Estrela da televisão e jornalista, a jovem admite sem problemas que não seria “a melhor presidente”, mas apela ao voto de protesto. “Os candidatos são tão aborrecidos, estamos cansados deles, é tudo tão injusto que a candidata Ksenia Sobchak acaba por ser a melhor opção”, diz a jovem à rádio norte-americana.
No início do ano, para não ficar atrás de Putin, Sobchak, que sempre se declarou uma pessoa “crente, mas não religiosa”, protagonizou um mergulho em águas gélidas — -40 ºC, marcava o termómetro. A façanha surgiu a propósito da festividade do batismo de Cristo, que os fiéis ortodoxos celebram em 19 de janeiro.
“Fi-lo! A primeira vez na minha vida! Obrigado, Tomsk pelos 40ºC!” negativos, escreveu Sobchak na sua página na rede social Instagram.
Sobchak, que está em campanha eleitoral nesta cidade siberiana, mostrou o termómetro do seu caro, que marcava 40 graus Celsius abaixo de zero na pequena localidade de Kornilovo.
Numa das fotos que acompanham a mensagem pode ver-se Sobchak a tiritar de frio e a entrar na água vestida apenas com um fato de banho. Noutra imagem vê-se a candidata sorridente, completamente molhada e a preparar-se para subir por uma escada coberta de gelo.
A iniciativa de Sobchak aconteceu depois de o Kremlin ter divulgado fotos de Putin a banhar-se a propósito da Epifania no lago Seliguer, na região de Tver, na parte europeia da Federação Russa.
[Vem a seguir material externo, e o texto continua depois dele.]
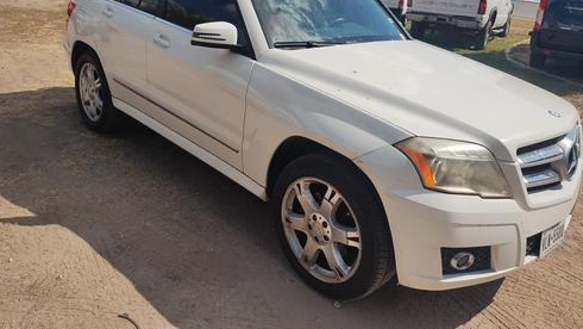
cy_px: 114
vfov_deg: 41.1
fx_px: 433
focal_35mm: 28
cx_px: 292
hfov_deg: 67.9
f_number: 1.7
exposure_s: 1/8883
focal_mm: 4.71
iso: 107
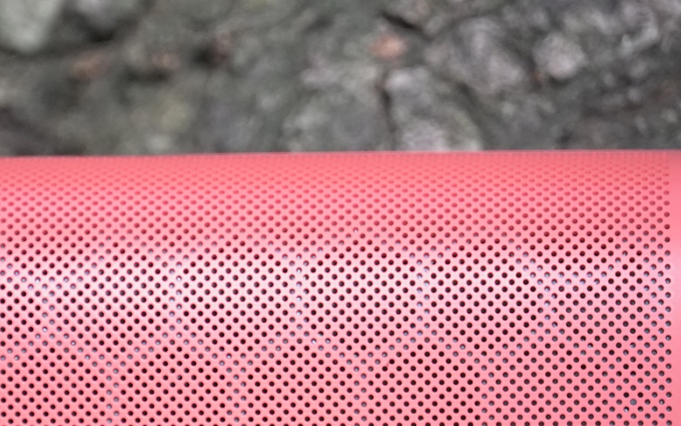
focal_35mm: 480
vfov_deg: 2.7
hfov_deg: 4.4
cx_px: 27
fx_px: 8911
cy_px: 367
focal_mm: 135
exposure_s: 1/250
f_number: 5.6
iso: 1600
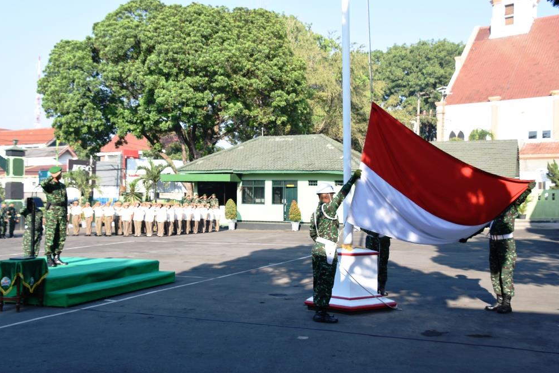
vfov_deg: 36.0
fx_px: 575
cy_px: 182
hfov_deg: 51.9
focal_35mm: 37
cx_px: 276
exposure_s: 1/100
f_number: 7.1
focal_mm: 24
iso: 100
Putin aparece nas imagens com água por cima da cintura, a benzer-se e na companhia de vários religiosos com ícones e cruzes.
Fonte do Kremlin explicou que este ano as temperaturas registadas na parte central da Rússia não são tão extremas como as habituais nesta altura do inverno e que “não fazia mais de seis ou sete graus negativos” na zona do banho.
Estatísticas oficiais apontam para que cerca de 1,8 milhões de pessoas tenham participado no rito ortodoxo em todos os cantos da Federação. Segundo a crença popular, esta água gélida, em tanques, lagos e rios, benzida por padres ortodoxos, tem propriedades curativas e é capaz de aliviar todos os males.
Aliviar a grande Rússia dos males é também o objetivo de Sobchak para depois das eleições. Quer formar um movimento e entrar no parlamento russo. A jovem acredita que “a única forma que podemos tentar para mudar as coisas agora, sem ir para a prisão, é a via evolucionária”. “Não somos a favor de uma revolução, não somos aqueles que têm confrontos com a polícia. Somos os que vão tentar insistentemente mudar a situação através de medidas pacíficas”.